# ASSIGNMENT
Of the entries below, restate word for word only the section that runs from the line with "18: (362, 82, 132.54)" to the line with "39: (117, 280, 2.42)", counting both ends.

GIVEN ENTRIES below:

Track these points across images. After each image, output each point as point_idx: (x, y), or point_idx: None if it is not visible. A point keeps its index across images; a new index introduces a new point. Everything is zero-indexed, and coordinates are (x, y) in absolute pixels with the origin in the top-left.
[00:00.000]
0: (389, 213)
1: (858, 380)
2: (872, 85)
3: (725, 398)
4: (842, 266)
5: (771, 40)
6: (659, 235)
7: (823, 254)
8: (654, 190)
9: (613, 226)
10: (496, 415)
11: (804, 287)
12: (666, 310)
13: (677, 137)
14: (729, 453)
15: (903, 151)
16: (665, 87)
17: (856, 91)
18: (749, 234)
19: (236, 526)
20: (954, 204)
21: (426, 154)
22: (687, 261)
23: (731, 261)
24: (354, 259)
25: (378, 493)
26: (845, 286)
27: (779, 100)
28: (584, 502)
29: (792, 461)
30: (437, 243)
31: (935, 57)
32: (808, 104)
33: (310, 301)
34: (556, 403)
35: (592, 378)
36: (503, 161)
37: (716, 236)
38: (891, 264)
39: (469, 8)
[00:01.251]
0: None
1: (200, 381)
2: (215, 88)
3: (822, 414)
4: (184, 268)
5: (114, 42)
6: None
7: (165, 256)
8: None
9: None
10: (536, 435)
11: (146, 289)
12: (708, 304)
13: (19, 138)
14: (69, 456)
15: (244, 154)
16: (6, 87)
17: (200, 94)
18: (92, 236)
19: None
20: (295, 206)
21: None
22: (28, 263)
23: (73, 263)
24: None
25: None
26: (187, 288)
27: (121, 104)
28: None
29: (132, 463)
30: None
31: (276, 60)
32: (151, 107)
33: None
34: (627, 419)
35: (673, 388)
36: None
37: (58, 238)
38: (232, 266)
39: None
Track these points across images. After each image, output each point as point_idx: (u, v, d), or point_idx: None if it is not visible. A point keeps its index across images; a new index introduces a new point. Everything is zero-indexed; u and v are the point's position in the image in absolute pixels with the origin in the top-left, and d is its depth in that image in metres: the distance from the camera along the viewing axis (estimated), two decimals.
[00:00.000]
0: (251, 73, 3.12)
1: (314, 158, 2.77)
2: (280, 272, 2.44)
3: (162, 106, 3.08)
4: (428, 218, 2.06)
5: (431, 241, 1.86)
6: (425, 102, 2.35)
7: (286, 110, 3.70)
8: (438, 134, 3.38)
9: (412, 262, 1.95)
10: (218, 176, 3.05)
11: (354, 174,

End of GIVEN ENTRIES.
GIVEN ENTRIES below:

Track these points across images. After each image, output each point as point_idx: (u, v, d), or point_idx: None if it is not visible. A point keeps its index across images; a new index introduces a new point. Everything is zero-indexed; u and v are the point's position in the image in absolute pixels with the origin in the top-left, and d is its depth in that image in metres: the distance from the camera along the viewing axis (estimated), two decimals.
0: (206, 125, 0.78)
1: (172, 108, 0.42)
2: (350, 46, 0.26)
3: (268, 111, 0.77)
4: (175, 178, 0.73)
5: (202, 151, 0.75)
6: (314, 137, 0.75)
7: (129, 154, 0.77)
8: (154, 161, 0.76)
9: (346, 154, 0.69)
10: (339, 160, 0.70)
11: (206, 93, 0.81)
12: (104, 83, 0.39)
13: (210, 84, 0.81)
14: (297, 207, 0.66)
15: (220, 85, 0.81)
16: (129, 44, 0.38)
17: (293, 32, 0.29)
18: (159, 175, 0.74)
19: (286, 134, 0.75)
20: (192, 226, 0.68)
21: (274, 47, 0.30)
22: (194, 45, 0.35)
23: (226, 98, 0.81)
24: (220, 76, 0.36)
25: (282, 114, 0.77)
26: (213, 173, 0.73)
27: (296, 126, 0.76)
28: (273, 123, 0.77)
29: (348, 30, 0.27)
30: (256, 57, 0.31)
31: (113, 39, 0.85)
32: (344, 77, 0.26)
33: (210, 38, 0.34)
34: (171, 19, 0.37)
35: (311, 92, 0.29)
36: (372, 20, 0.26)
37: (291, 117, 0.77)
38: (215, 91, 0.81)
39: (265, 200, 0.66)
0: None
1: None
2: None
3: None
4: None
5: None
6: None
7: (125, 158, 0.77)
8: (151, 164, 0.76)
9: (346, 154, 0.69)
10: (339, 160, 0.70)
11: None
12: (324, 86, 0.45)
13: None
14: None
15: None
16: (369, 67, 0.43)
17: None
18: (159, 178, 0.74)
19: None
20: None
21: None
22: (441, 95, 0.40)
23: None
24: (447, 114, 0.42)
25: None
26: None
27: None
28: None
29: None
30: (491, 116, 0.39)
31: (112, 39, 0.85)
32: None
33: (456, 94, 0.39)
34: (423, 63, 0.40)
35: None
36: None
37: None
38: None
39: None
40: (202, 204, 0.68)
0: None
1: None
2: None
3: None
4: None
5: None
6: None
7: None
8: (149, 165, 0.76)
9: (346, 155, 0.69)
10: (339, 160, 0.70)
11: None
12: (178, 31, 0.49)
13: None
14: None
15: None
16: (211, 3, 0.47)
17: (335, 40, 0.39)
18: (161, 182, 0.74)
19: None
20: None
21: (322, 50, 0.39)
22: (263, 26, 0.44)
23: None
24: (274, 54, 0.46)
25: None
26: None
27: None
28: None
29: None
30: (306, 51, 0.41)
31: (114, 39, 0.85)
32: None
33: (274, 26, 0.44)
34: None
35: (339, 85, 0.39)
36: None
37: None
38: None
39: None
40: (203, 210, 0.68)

End of GIVEN ENTRIES.
GIVEN ENTRIES below:

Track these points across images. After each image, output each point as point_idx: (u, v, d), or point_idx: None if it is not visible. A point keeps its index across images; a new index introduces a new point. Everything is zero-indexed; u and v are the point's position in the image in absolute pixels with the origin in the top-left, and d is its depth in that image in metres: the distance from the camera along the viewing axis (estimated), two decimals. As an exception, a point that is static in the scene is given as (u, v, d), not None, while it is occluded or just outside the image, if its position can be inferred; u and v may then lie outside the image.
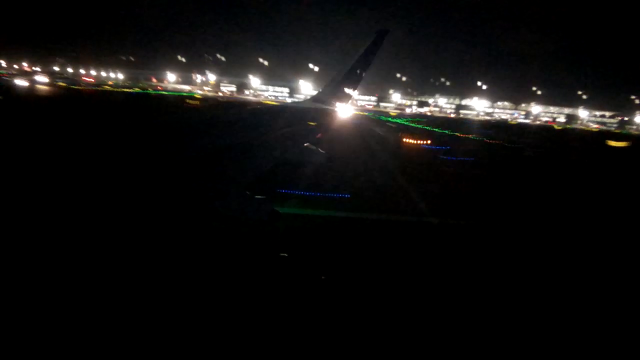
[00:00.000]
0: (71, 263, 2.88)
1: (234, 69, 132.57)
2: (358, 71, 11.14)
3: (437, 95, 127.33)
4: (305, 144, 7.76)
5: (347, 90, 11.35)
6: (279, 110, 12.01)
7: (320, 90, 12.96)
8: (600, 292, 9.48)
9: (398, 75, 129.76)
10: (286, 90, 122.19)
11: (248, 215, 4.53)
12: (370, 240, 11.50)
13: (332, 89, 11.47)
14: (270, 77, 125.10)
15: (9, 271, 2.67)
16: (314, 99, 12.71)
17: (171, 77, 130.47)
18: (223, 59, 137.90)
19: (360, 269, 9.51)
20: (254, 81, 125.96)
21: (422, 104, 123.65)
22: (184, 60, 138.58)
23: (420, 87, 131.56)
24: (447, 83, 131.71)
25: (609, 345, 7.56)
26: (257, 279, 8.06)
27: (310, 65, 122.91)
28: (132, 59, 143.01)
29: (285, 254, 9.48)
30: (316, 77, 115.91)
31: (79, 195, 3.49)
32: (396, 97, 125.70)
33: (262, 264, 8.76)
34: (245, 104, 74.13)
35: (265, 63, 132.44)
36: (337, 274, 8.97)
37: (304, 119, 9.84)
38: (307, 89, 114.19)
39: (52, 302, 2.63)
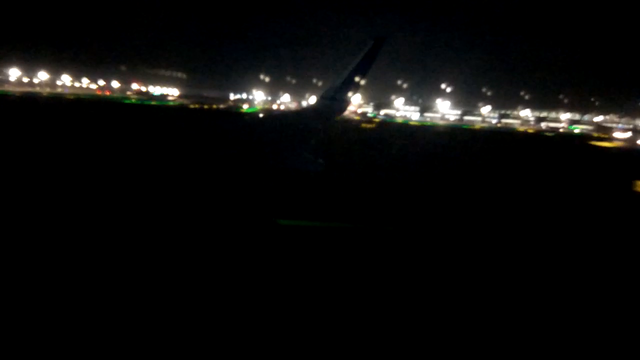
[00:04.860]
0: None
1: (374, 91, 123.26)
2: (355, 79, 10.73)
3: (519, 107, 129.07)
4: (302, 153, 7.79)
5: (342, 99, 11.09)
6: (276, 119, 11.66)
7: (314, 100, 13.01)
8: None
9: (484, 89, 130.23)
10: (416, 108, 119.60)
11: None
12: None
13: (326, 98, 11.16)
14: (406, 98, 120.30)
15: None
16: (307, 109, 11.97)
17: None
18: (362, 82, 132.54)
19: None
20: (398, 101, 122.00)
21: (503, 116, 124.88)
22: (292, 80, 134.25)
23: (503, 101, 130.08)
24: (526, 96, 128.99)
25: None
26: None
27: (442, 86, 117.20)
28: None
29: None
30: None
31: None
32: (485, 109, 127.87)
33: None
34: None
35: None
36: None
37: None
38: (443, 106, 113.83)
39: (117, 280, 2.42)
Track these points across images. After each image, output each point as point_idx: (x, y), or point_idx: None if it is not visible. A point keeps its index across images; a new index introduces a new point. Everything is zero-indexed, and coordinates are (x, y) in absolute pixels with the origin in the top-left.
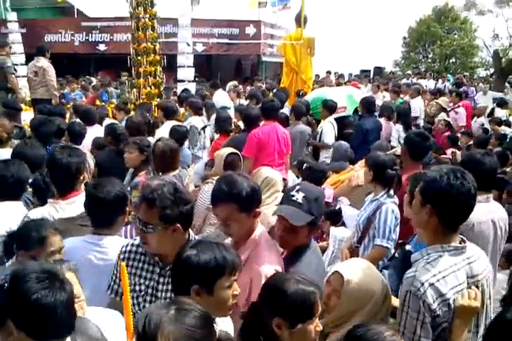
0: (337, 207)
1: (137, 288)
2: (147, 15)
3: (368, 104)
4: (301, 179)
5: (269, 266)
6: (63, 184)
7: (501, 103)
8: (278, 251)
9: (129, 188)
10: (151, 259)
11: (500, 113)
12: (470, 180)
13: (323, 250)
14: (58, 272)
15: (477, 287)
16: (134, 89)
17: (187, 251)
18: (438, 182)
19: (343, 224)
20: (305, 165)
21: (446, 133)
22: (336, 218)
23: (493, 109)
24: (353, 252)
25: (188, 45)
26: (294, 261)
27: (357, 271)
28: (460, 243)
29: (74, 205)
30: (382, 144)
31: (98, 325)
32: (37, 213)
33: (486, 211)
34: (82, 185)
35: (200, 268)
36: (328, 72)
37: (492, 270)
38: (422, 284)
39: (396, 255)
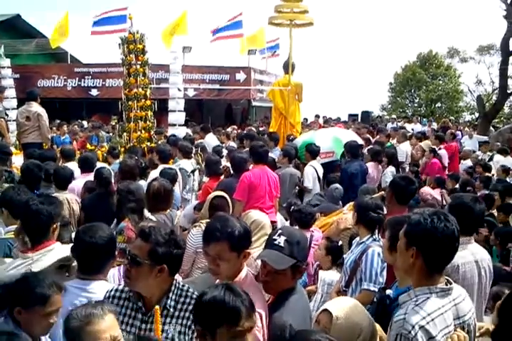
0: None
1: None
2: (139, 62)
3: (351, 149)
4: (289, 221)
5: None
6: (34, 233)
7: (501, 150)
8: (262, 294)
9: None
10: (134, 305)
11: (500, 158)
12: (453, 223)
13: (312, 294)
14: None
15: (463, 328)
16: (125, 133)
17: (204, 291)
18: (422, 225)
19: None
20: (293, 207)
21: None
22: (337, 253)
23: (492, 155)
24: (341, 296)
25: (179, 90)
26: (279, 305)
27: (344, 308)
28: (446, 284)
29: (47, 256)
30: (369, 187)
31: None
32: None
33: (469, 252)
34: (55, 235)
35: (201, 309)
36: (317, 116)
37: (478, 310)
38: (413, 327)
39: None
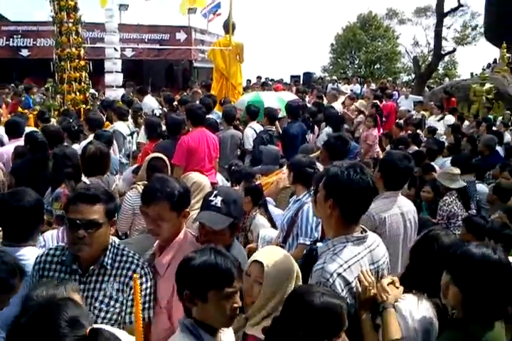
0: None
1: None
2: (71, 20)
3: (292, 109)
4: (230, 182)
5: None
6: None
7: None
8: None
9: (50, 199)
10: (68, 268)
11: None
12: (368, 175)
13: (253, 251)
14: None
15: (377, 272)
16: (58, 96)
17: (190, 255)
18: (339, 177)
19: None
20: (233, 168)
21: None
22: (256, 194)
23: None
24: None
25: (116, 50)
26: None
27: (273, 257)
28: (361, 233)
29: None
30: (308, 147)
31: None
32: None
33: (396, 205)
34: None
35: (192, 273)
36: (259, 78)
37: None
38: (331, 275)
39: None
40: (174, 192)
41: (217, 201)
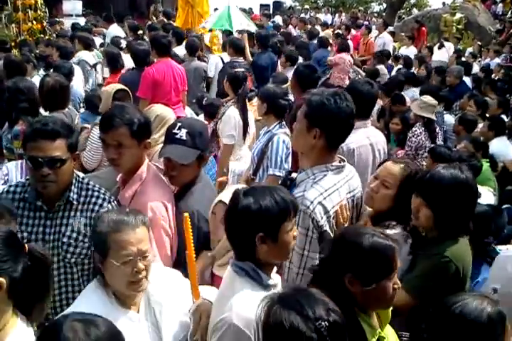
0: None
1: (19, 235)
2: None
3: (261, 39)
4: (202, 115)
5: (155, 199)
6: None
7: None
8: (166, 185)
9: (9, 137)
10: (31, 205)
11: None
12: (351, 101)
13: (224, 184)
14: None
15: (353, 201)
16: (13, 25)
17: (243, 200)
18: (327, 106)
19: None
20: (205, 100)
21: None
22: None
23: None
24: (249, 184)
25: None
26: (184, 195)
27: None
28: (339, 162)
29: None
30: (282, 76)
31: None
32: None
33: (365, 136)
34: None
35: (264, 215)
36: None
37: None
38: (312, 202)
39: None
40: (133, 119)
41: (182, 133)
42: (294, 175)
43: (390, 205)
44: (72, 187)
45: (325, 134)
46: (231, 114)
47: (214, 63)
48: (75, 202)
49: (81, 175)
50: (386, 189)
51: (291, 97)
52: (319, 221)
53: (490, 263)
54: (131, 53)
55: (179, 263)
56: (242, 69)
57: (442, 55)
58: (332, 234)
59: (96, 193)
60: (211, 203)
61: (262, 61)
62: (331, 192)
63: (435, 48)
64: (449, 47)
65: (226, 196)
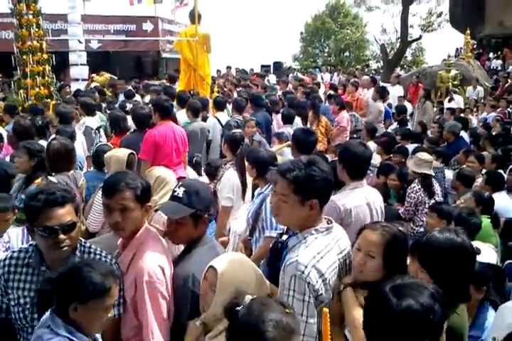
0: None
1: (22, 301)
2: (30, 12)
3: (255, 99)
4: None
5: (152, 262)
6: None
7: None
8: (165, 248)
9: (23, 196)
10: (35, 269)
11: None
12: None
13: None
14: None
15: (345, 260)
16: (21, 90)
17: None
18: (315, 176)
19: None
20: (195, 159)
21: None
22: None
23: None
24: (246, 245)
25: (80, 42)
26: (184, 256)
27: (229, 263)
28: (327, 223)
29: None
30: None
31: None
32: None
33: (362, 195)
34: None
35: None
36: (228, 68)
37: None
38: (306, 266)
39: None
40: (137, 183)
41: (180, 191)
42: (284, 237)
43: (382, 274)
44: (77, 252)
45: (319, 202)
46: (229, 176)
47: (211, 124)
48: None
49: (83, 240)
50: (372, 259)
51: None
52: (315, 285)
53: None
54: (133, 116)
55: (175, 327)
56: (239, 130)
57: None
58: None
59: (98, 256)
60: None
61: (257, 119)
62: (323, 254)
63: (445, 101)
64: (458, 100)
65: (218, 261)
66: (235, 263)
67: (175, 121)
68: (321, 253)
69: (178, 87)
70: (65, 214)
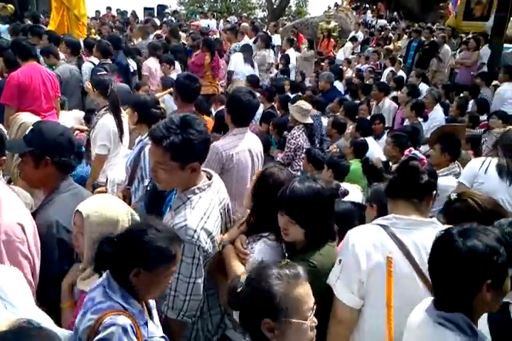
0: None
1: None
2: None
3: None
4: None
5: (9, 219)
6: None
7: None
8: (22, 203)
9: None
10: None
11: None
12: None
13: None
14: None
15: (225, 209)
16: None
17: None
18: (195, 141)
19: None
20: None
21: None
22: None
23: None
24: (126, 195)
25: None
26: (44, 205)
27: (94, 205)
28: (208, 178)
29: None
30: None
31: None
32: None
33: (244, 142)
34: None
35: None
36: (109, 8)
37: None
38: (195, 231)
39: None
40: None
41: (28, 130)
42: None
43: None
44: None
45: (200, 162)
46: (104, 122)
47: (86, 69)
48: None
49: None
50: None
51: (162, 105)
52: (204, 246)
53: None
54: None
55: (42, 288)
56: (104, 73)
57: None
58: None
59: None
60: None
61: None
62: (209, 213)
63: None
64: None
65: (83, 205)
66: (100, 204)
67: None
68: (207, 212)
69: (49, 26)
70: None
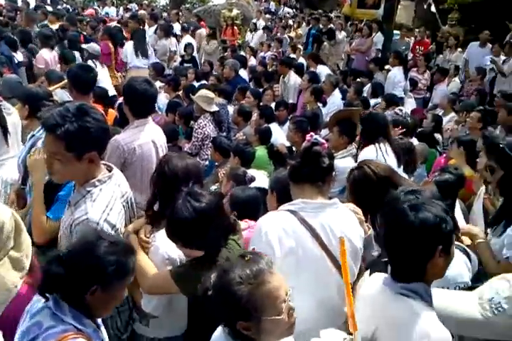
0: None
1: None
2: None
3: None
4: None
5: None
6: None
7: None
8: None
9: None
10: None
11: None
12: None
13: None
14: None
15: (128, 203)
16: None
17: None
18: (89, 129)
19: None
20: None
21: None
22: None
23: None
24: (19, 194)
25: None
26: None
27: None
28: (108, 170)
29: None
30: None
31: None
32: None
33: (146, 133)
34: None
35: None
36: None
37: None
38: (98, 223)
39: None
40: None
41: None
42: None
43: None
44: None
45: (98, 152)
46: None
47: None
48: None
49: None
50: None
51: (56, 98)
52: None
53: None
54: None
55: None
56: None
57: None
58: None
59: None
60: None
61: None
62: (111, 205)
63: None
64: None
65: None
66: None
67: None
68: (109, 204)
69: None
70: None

End of GIVEN ENTRIES.

# YOUR RESPONSE
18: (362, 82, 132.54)
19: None
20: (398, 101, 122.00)
21: (503, 116, 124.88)
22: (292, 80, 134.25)
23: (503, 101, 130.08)
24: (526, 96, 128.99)
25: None
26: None
27: (442, 86, 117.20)
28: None
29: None
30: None
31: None
32: (485, 109, 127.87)
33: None
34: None
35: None
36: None
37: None
38: (443, 106, 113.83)
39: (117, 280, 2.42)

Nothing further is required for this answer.